╭─ INPUT DATA

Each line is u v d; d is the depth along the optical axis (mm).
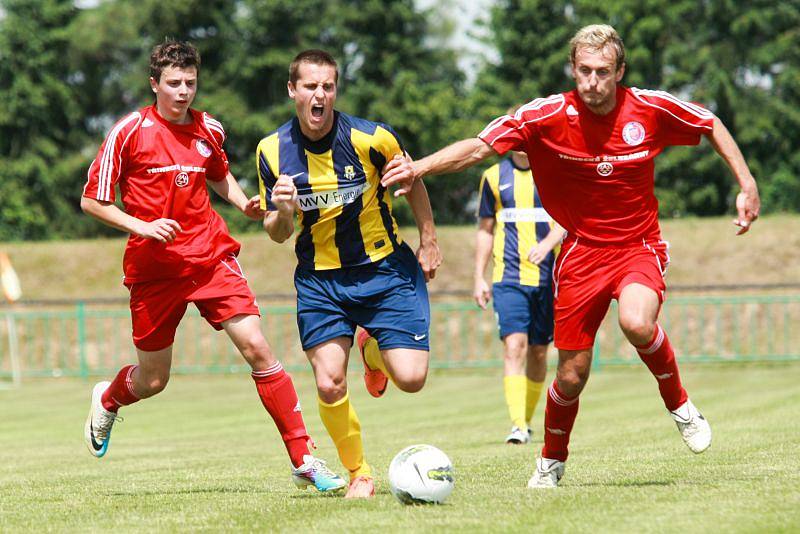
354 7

╰─
╭─ INPUT DATA

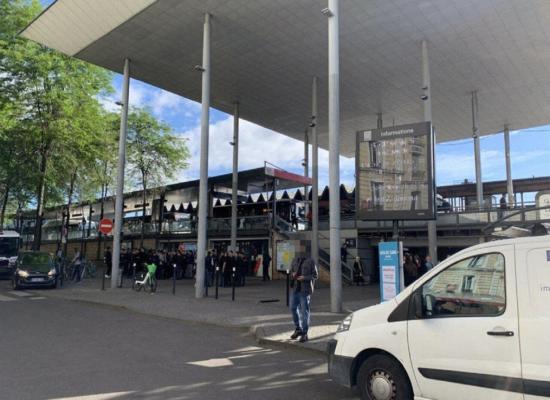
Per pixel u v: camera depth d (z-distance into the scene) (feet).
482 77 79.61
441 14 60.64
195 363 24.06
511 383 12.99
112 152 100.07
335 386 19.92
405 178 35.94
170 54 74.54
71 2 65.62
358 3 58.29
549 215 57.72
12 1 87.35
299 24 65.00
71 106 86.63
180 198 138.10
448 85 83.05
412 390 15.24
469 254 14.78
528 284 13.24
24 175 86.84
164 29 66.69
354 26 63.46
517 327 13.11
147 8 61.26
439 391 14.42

╰─
╭─ INPUT DATA

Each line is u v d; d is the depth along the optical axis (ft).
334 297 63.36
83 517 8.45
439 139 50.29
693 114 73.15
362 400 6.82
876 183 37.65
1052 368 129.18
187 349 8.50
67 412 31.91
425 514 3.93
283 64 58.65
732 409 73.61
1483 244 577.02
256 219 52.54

╰─

- _TASK TO COMPLETE_
Give the count of lines in the entries above that hold the word "optical", with no other words.

- _SOLVED PROBLEM_
2